== How to complete this task ==
Transcribe verbatim the span of lines that opens with the line containing "X63200000Y-101000000D02*" and closes with the last line of the data below.
------ Data
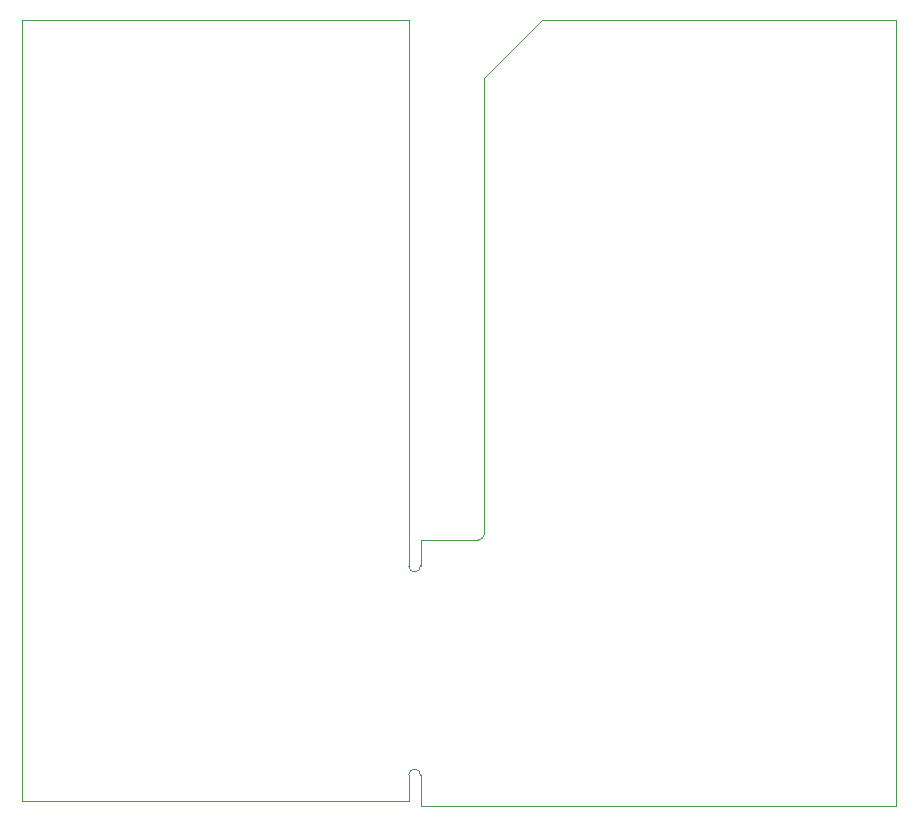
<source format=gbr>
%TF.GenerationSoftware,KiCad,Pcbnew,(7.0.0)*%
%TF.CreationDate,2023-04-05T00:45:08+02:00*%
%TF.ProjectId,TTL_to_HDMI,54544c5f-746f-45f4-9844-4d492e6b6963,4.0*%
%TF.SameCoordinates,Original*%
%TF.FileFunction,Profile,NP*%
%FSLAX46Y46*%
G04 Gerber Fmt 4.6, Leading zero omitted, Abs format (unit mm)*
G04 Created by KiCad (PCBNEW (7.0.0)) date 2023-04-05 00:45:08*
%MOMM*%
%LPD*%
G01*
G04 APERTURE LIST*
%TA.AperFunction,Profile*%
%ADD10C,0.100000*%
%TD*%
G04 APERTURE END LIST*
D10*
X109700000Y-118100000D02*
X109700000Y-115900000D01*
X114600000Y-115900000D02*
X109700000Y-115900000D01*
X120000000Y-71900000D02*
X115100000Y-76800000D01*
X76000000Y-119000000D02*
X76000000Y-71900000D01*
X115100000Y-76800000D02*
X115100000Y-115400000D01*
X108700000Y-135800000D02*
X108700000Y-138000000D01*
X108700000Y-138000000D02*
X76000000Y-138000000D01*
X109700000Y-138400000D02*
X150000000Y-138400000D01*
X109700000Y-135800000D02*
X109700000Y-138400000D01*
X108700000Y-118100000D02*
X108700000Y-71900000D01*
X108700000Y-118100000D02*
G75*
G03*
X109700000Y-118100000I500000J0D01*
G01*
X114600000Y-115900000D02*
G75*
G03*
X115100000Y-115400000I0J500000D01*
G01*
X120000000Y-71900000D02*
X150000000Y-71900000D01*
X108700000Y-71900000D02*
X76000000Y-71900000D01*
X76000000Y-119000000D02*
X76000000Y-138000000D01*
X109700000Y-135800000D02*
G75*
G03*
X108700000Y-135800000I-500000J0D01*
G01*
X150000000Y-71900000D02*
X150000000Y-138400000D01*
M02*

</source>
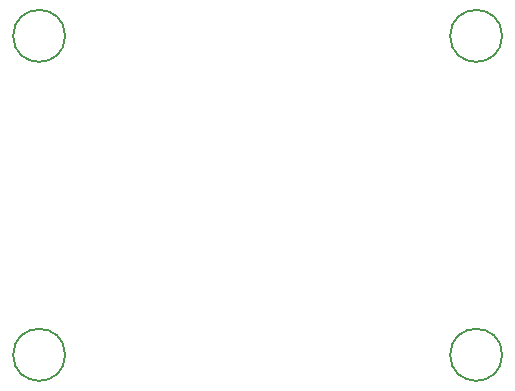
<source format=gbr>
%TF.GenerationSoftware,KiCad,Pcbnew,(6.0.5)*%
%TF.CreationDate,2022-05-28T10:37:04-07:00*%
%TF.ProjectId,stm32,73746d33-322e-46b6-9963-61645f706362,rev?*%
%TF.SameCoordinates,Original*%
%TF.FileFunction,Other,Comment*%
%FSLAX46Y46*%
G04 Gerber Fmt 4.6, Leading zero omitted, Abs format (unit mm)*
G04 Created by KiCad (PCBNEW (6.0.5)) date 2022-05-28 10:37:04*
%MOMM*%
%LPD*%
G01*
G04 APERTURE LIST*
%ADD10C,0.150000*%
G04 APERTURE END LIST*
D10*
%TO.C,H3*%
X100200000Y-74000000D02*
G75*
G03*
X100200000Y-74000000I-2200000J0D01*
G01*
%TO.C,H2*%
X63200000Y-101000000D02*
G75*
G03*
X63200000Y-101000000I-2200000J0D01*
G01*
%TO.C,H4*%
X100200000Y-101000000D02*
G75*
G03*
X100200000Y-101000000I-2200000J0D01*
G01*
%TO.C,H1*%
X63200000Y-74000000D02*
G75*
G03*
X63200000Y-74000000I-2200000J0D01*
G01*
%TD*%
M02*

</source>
------------
== Answer for the task ==
X63200000Y-101000000D02*
G75*
G03*
X63200000Y-101000000I-2200000J0D01*
G01*
%TO.C,H4*%
X100200000Y-101000000D02*
G75*
G03*
X100200000Y-101000000I-2200000J0D01*
G01*
%TO.C,H1*%
X63200000Y-74000000D02*
G75*
G03*
X63200000Y-74000000I-2200000J0D01*
G01*
%TD*%
M02*

</source>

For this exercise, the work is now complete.